Activity:
Count how many lines in the rows below contain the string "maart". Reply with the number only.

Content starts

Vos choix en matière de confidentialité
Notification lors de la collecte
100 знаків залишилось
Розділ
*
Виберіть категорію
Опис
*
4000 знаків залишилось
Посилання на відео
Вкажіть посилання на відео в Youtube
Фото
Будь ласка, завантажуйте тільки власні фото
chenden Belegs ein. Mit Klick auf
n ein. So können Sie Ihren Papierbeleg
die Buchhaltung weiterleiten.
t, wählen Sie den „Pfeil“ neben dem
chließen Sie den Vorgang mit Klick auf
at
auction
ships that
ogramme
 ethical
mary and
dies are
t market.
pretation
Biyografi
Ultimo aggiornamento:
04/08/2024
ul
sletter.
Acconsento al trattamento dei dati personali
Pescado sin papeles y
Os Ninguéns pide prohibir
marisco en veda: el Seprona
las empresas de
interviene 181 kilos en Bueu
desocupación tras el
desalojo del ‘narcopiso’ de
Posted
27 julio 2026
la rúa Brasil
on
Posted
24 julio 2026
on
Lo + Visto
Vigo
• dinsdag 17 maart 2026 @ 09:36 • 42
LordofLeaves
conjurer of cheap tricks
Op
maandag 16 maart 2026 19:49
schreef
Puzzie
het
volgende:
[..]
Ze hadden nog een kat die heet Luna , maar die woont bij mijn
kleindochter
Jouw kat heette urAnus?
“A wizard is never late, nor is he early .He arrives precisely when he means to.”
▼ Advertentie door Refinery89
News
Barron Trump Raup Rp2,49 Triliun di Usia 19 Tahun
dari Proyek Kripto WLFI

Content ends

Exercise output:
2